• **YOUR INSTRUCTIONS**
Give the number of lines below that contain the string "zero", and no other text.

(Beginning of AVAILABLE DATA)

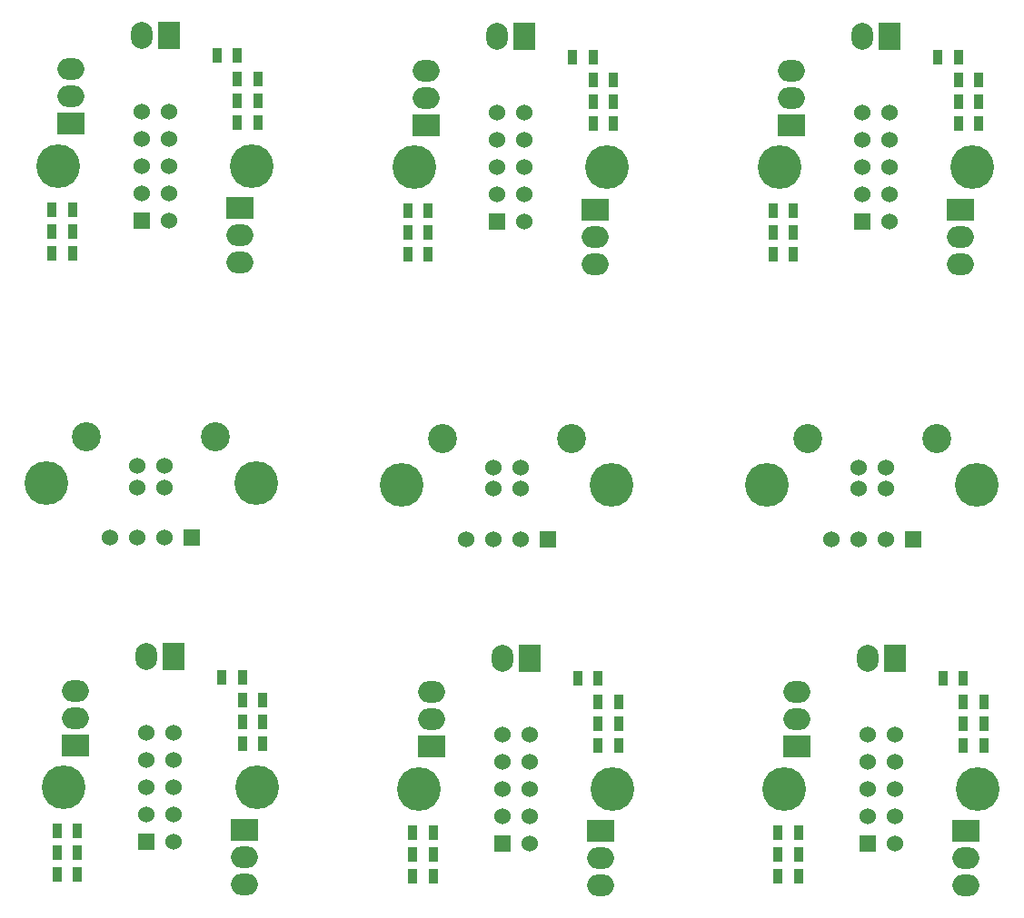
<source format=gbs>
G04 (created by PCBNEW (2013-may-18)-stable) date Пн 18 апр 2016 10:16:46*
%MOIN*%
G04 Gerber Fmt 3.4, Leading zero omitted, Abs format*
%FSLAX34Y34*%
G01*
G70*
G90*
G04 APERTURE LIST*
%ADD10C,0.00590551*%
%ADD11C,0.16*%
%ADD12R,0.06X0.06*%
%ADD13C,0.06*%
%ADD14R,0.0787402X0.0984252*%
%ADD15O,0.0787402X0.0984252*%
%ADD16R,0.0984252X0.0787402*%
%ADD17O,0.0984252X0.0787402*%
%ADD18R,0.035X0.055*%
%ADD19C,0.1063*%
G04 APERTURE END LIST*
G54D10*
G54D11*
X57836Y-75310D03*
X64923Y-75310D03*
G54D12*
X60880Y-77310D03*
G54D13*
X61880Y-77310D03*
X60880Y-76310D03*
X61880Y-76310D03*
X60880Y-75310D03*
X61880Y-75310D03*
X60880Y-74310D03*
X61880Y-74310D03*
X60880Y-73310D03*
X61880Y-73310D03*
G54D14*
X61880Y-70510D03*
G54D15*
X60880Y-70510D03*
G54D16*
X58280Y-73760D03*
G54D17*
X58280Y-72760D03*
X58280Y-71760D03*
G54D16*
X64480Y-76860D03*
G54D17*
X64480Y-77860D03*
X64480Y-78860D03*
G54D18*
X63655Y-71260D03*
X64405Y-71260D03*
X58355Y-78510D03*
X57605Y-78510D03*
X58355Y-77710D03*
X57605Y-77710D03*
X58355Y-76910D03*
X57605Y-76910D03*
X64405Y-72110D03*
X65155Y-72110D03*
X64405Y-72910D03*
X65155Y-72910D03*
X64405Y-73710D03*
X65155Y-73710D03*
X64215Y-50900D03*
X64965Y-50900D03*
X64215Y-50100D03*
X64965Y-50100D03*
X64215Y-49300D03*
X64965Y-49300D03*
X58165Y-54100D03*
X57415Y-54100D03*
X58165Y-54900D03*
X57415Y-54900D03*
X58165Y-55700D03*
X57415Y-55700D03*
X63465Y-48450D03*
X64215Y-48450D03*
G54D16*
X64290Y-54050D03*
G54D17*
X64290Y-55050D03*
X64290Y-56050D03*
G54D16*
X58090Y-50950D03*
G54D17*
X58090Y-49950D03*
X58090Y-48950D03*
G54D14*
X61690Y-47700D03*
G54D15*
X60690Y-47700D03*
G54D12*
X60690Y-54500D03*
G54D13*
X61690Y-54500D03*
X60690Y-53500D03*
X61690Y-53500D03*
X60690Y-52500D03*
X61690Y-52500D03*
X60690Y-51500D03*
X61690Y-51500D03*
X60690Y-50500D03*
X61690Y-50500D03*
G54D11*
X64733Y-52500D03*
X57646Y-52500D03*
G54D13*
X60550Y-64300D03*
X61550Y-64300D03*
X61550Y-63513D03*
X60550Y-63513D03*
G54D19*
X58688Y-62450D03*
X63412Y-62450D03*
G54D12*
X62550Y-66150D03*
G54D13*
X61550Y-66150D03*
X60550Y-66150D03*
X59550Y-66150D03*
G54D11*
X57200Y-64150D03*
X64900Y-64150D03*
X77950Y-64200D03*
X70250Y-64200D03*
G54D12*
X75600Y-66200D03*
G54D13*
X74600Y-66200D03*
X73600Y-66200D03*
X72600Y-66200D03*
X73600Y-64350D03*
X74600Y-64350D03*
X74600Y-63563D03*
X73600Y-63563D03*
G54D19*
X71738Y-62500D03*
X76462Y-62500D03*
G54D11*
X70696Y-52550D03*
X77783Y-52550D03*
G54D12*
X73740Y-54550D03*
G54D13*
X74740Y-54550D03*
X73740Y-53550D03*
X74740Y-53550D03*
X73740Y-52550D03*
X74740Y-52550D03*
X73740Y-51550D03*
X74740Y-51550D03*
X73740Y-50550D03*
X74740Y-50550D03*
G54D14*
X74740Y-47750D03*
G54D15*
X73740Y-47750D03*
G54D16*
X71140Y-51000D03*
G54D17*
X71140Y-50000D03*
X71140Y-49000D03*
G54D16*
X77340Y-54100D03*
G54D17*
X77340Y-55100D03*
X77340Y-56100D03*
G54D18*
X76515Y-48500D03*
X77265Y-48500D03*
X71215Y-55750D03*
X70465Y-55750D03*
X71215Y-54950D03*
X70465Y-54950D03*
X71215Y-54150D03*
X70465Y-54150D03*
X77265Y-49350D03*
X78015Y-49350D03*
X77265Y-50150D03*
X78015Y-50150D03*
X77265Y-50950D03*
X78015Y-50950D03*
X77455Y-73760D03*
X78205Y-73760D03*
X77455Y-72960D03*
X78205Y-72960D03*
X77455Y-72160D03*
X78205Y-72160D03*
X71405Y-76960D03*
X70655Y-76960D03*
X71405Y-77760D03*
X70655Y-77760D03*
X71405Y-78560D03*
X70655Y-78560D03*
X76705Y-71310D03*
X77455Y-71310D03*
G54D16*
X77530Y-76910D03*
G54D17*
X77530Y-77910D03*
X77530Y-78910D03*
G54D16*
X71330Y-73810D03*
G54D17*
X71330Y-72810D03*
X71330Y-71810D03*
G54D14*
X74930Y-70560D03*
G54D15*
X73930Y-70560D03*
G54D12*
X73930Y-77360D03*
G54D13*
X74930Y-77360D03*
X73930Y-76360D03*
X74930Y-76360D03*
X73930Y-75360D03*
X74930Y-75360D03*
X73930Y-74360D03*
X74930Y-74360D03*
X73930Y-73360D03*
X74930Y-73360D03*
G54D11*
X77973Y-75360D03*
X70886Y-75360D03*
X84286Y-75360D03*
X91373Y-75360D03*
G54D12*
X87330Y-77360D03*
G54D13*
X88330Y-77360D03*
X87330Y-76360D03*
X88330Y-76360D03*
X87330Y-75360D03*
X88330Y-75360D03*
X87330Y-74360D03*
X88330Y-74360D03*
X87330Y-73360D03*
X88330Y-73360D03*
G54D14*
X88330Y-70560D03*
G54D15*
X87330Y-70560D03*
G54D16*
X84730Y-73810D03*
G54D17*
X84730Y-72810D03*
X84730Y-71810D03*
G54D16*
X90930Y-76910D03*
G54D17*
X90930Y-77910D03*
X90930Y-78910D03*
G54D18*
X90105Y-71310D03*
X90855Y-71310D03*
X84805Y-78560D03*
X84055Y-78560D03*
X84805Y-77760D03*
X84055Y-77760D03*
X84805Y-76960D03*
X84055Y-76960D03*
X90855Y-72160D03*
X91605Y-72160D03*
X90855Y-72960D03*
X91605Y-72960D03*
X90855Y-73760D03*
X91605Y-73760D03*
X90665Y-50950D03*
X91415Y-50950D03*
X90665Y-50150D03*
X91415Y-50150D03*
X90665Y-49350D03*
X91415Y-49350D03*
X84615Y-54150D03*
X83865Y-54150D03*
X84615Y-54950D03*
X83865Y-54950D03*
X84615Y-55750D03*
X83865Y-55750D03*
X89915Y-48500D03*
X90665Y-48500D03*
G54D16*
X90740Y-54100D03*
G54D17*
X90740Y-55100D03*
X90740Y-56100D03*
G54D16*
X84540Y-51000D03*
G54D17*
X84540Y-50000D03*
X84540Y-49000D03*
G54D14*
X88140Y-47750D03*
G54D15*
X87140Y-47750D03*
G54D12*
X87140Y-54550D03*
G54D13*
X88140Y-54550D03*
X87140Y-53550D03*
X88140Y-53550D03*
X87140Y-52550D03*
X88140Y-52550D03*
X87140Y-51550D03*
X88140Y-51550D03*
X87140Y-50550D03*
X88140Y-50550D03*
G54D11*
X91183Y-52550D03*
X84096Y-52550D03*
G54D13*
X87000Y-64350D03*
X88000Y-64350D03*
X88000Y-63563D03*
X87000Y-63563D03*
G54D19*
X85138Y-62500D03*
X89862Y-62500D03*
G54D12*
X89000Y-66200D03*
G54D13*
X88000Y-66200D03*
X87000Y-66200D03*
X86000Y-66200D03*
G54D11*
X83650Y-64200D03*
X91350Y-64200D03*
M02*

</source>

(End of AVAILABLE DATA)
(Beginning of AVAILABLE DATA)

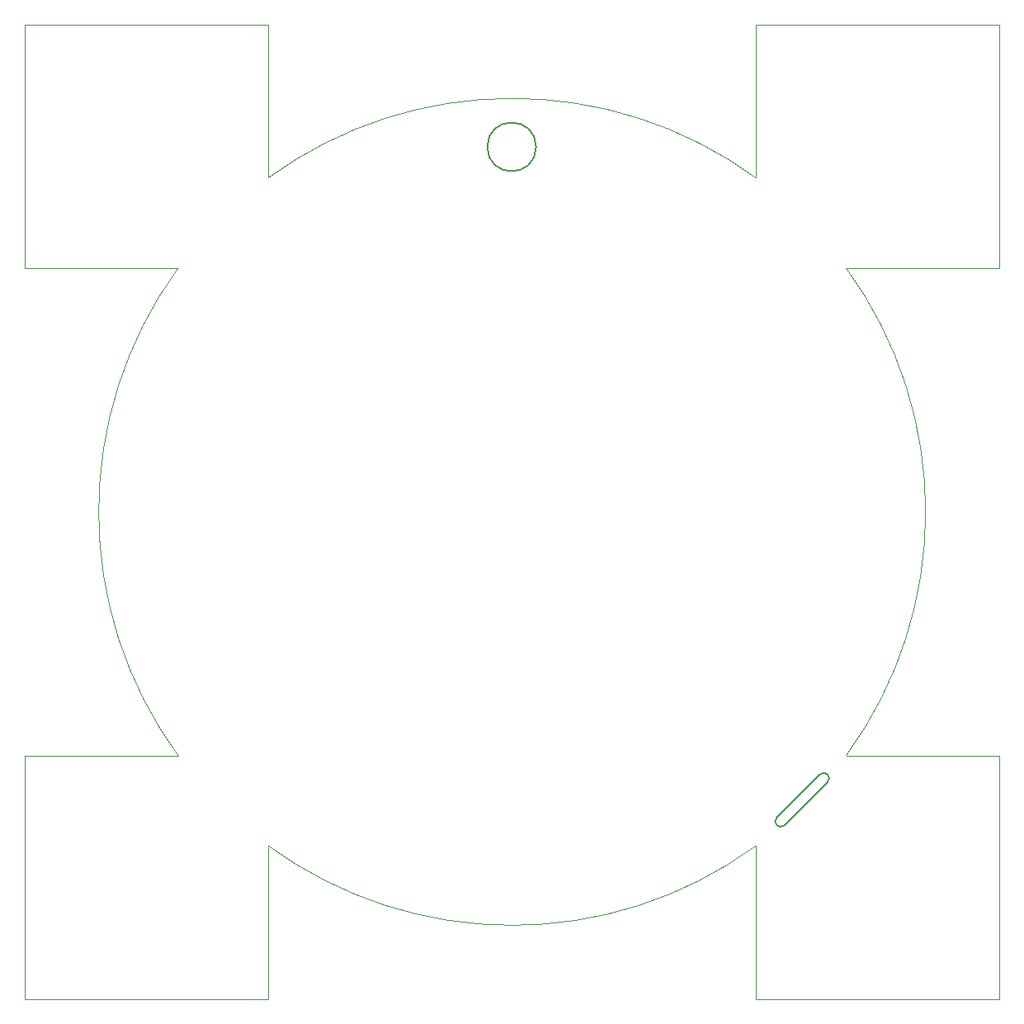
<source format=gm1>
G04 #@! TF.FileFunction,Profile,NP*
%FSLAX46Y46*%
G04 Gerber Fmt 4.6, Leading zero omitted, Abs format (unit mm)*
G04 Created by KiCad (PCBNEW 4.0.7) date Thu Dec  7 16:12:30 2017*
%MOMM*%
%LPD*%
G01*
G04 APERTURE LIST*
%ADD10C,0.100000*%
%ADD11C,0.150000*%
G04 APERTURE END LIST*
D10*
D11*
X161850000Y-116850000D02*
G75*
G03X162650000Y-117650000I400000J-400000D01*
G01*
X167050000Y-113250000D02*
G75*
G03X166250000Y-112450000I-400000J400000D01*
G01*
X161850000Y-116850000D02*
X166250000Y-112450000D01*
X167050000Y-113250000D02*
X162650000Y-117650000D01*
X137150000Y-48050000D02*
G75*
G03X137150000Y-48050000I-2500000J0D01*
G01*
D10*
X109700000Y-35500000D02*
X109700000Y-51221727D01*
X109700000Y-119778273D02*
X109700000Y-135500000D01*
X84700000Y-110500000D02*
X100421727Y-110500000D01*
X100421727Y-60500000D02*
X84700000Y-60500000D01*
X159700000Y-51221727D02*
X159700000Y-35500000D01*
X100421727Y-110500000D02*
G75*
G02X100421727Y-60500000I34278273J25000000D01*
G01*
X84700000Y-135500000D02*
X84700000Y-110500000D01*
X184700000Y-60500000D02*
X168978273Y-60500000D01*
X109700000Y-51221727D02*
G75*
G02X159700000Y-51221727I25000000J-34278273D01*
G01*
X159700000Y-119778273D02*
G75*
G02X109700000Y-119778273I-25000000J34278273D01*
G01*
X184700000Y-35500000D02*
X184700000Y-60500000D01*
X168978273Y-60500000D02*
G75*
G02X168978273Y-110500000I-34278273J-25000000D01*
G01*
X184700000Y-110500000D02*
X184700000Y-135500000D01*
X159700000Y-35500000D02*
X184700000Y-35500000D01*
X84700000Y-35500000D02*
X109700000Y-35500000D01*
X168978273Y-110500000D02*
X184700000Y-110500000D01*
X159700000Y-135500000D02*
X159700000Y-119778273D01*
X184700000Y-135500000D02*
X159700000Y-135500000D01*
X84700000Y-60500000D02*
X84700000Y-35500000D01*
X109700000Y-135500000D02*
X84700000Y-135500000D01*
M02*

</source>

(End of AVAILABLE DATA)
(Beginning of AVAILABLE DATA)

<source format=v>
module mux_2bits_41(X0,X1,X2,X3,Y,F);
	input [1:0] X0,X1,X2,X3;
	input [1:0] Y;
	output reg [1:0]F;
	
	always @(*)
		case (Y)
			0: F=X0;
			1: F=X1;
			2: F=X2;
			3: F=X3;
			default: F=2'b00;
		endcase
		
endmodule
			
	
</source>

(End of AVAILABLE DATA)

• **ANSWER AREA**
2